Ahalya and myself were keen to meet them and learn about their work. We wandered around the town one morning and walked into an old house. We were warmly welcomed by a young man, who showed us around. We got a glimpse of the wax-casting process that is said to have been used during the Chola times.This unique process begins by measuring and marking the desired figure with the help of a frond of the palm tree. Thereafter a wax model of the bronze figure is made and carefully crafted to perfection, which is then covered with three layers of clay of a specific quality found in the Kaveri basin. The mould is heated, causing the wax to melt, which creates a hollow within. Molten metal comprising an alloy of copper, silver, gold, tin and lead is then poured into the hollow to take the place of the melted wax.
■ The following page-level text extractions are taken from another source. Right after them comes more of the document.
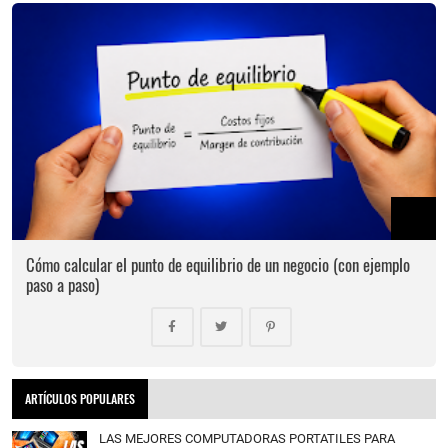
Cómo calcular el punto de equilibrio de un negocio (con ejemplo
paso a paso)
ARTÍCULOS POPULARES
LAS MEJORES COMPUTADORAS PORTATILES PARA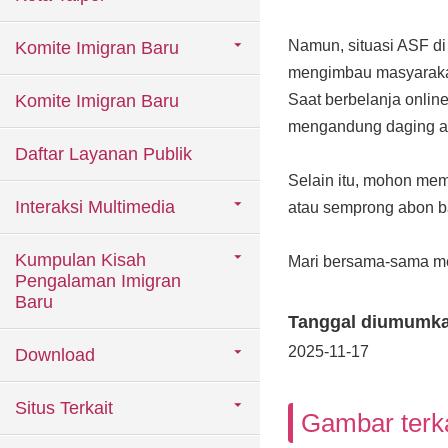
Namun, situasi ASF di
Komite Imigran Baru
mengimbau masyarakat
Komite Imigran Baru
Saat berbelanja onlin
mengandung daging ata
Daftar Layanan Publik
Selain itu, mohon mem
Interaksi Multimedia
atau semprong abon ba
Kumpulan Kisah
Mari bersama-sama me
Pengalaman Imigran
Baru
Tanggal diumumk
2025-11-17
Download
Situs Terkait
Gambar terka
The clay is then removed and the figurine is carefully chiseled into its final shape.
In the course of our discussion I mentioned that there seemed to be some degree of similarity between the iconic sculpture of the dancing girl from the Indus Valley and the Chola sculptures. Surprised by my obsession, the young sthapati said that he was doing a Phd, precisely on this topic from the Thanjavur University. He added that he had had a dream the previous night about the dancing girl and the Chola sculptures and wrote a poem about it after waking up. He took a piece of paper from his pocket and started reciting the poem in Tamil in his lovely voice. It was such a moving experience, seemingly coincidental, yet profoundly meaningful. I was reminded of Jung’s observation that such occurrences are not mere coincidences due to chance but are directly related to the observer's mind, which he termed as synchronicity. It was a reminder that life is full of mysterious, inexplicable, beautiful moments.
It was my long cherished desire to have a bronze sculpture of Somaskanda, where Shiva is depicted sitting with his consort Uma and his son Skanda dancing between them. When I expressed my desire he searched for one among the several exquisite pieces that were there in the room and handed it over, made with the lost wax method. It remains one of our prized possessions.
As we were leaving the young sthapati quietly slipped a small bronze figurine of Appar, a Tamil saint and said, “do come again”.